Using Buddhism to tackle stressful moments
Take a posture that’s dignified but relaxed: Sit up straight, but feel the weight on the earth and feel grounded. Now connect with your breath. Tune into the natural rhythmic cycle of your breathing and let that breath center you in the present moment. When you get distracted, say “thinking” to yourself and come back to the breath. You are now ready to start walking like a Buddha…
It’s easy to be confused when you spot a book called “Walk Like a Buddha” — does Buddha even walk? But its author, Lodro Rinzler, has practiced Buddhism since he was 11 and might convince you to adopt some of those holy moves.
“The Buddha walks with a sense of being present with what is. And that’s what the book communicates. How much can we show up and manifest and be there for our life? Even when our boss is yelling at us, even when we are making love, even when we are out with friends on a Friday night,” Rinzler says of his book, which is a compilation of questions people have asked Rinzler.
The questions revolve around five points: How to get a meditation practice going (which you already now know from the beginning of this article), and how to apply your meditation practice to going out, your romantic life, your social action and your work. Rinzler said he looked for “common themes” when choosing which questions to feature.
One that the author was particularly struck by was “I don’t feel worthy of being loved.” Based on his experiences, that feeling, he says, most often originates with something underneath — that the person has been told he or she is not good enough, smart enough, pretty enough, whatever it might be. Rinzler feels that it’s a general issue in our country.
“The Buddha’s point of view is that we are. We all posses the same seed for waking up, becoming in mind like the Buddha. He was not so special. We could do that too. We could have faith in a basic goodness or a basic worthiness,” Rinzler says.
The author thinks it’s worth a try to meditate and see if it can change something for you. If it doesn’t, though, that’s OK too.
“More often than not, if you actually do sit down [and take] even just 10 minutes to meditate, you start to notice a gradual change in yourself,” he says. “You start to notice that you are being more present when you are having a conversation with someone. You are less reactive. And that feels liberating.”
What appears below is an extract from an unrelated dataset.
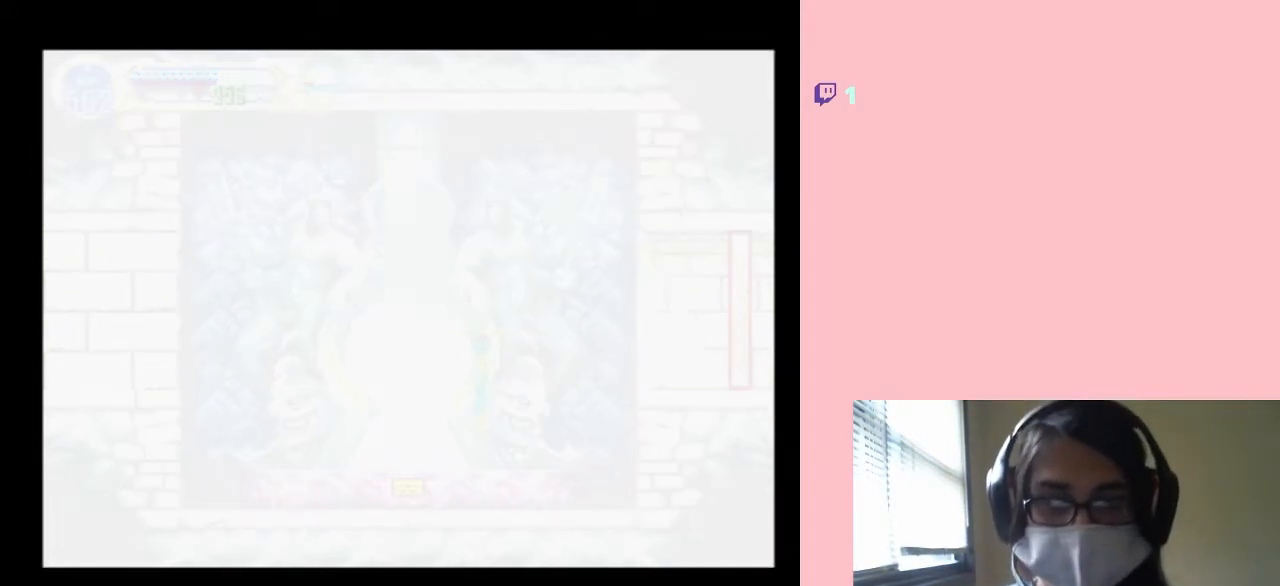
{"buttons": [], "left_stick": "center", "right_stick": "center", "events": []}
It helped him a lot, especially when his father became ill. Through meditation he realized that the most powerful thing he could do was to just be present for his father instead of constantly trying to talk to all the doctors and fix all situations.
“The question is, do we always have to try to manipulate and control our situation? And the answer is no. The more we meditate and the more we realize that we can actually [be] with things as they are, we see the most skillful way to act. We are not acting from what we think needs to happen but in occurrence with the way things are.”
Food for thought for next stressful subway commute, day or work or moment at home.